**WORK REQUIRED**
From the material below, retype exactly the lines that begin at the line with "Trackside ruházat" and end after the line with "şekilde yapa biliyorsunuz."; pictures stay out of the copy.

(GIVEN RECORDS begins)

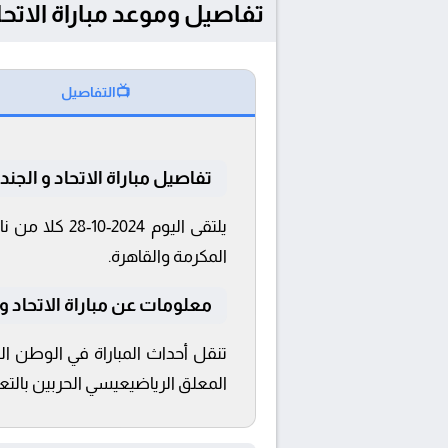
تفاصيل وموعد مباراة الاتحاد و الجندل بتاريخ 2024-10
📺
التفاصيل
تفاصيل مباراة الاتحاد و الجند
المكرمة والقاهرة.
معلومات عن مباراة الاتحاد و الجندل 4
المعلق الرياضيعيسي الحربين بالتعلي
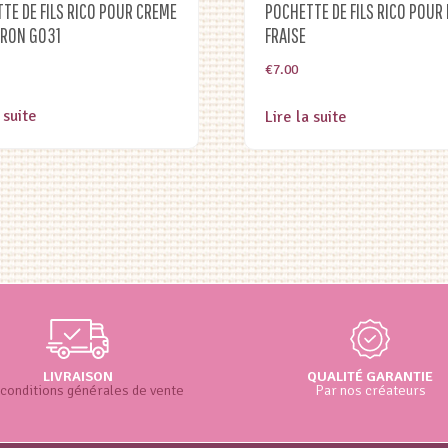
TE DE FILS RICO POUR CREME
POCHETTE DE FILS RICO POUR 
RRON G031
FRAISE
€
7.00
 suite
Lire la suite
LIVRAISON
QUALITÉ GARANTIE
conditions générales de vente
Par nos créateurs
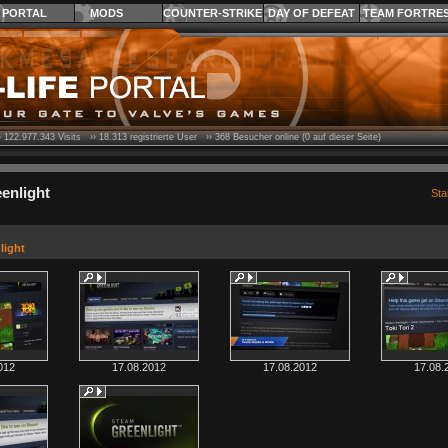
PORTAL
MODS
COUNTER-STRIKE
DAY OF DEFEAT
TEAM FORTRE
›
122.977.343
Visits ››
18.313
registrierte User ››
368
Besucher online (0 auf dieser Seite)
enlight
Sta
light
012
17.08.2012
17.08.2012
17.08.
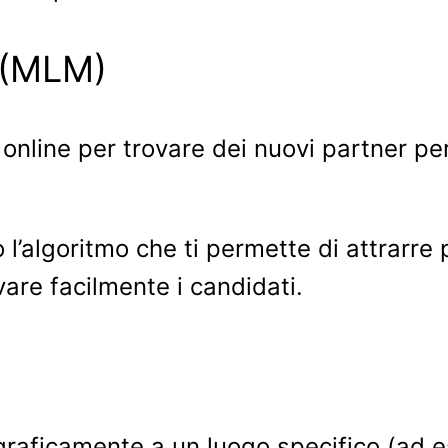
 (MLM)
online per trovare dei nuovi partner pe
l’algoritmo che ti permette di attrarre 
vare facilmente i candidati.
eograficamente a un luogo specifico (ad 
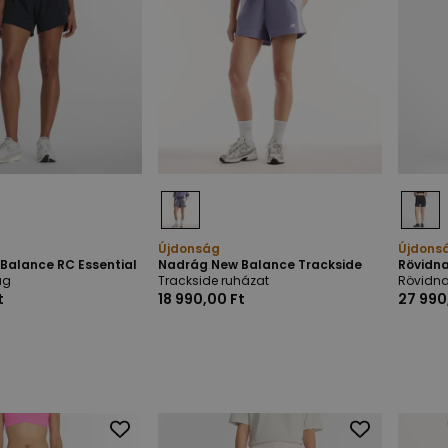
Újdonság
Újdons
Balance RC Essential
Nadrág New Balance Trackside
Rövidna
ág
Trackside ruházat
Rövidn
t
18 990,00 Ft
27 990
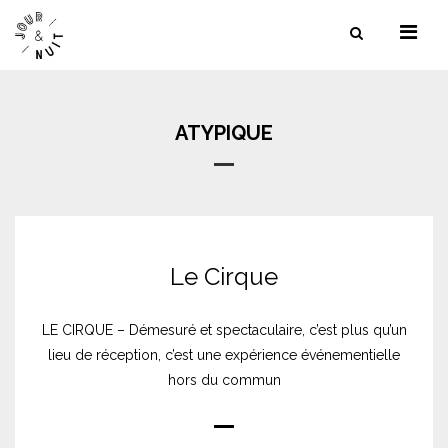
NOS SERVICES
NOS LIEUX
ATYPIQUE
NOS RÉFÉRENCES
CONTACT
Le Cirque
LE CIRQUE – Démesuré et spectaculaire, c’est plus qu’un
lieu de réception, c’est une expérience événementielle
hors du commun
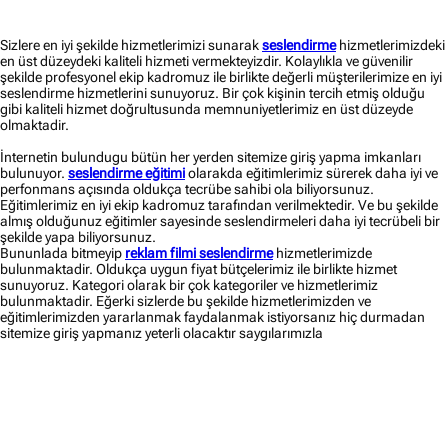
Sizlere en iyi şekilde hizmetlerimizi sunarak
seslendirme
hizmetlerimizdeki
en üst düzeydeki kaliteli hizmeti vermekteyizdir. Kolaylıkla ve güvenilir
şekilde profesyonel ekip kadromuz ile birlikte değerli müşterilerimize en iyi
seslendirme hizmetlerini sunuyoruz. Bir çok kişinin tercih etmiş olduğu
gibi kaliteli hizmet doğrultusunda memnuniyetlerimiz en üst düzeyde
olmaktadir.
İnternetin bulundugu bütün her yerden sitemize giriş yapma imkanları
bulunuyor.
seslendirme eğitimi
olarakda eğitimlerimiz sürerek daha iyi ve
perfonmans açısında oldukça tecrübe sahibi ola biliyorsunuz.
Eğitimlerimiz en iyi ekip kadromuz tarafından verilmektedir. Ve bu şekilde
almış olduğunuz eğitimler sayesinde seslendirmeleri daha iyi tecrübeli bir
şekilde yapa biliyorsunuz.
Bununlada bitmeyip
reklam filmi seslendirme
hizmetlerimizde
bulunmaktadir. Oldukça uygun fiyat bütçelerimiz ile birlikte hizmet
sunuyoruz. Kategori olarak bir çok kategoriler ve hizmetlerimiz
bulunmaktadir. Eğerki sizlerde bu şekilde hizmetlerimizden ve
eğitimlerimizden yararlanmak faydalanmak istiyorsanız hiç durmadan
sitemize giriş yapmanız yeterli olacaktır saygılarımızla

(GIVEN RECORDS ends)

**RESPONSE**
Trackside ruházat
Rövidn
t
18 990,00 Ft
27 990
NOS SERVICES
NOS LIEUX
ATYPIQUE
NOS RÉFÉRENCES
CONTACT
Le Cirque
LE CIRQUE – Démesuré et spectaculaire, c’est plus qu’un
lieu de réception, c’est une expérience événementielle
hors du commun
Sizlere en iyi şekilde hizmetlerimizi sunarak
seslendirme
hizmetlerimizdeki
en üst düzeydeki kaliteli hizmeti vermekteyizdir. Kolaylıkla ve güvenilir
şekilde profesyonel ekip kadromuz ile birlikte değerli müşterilerimize en iyi
seslendirme hizmetlerini sunuyoruz. Bir çok kişinin tercih etmiş olduğu
gibi kaliteli hizmet doğrultusunda memnuniyetlerimiz en üst düzeyde
olmaktadir.
İnternetin bulundugu bütün her yerden sitemize giriş yapma imkanları
bulunuyor.
seslendirme eğitimi
olarakda eğitimlerimiz sürerek daha iyi ve
perfonmans açısında oldukça tecrübe sahibi ola biliyorsunuz.
Eğitimlerimiz en iyi ekip kadromuz tarafından verilmektedir. Ve bu şekilde
almış olduğunuz eğitimler sayesinde seslendirmeleri daha iyi tecrübeli bir
şekilde yapa biliyorsunuz.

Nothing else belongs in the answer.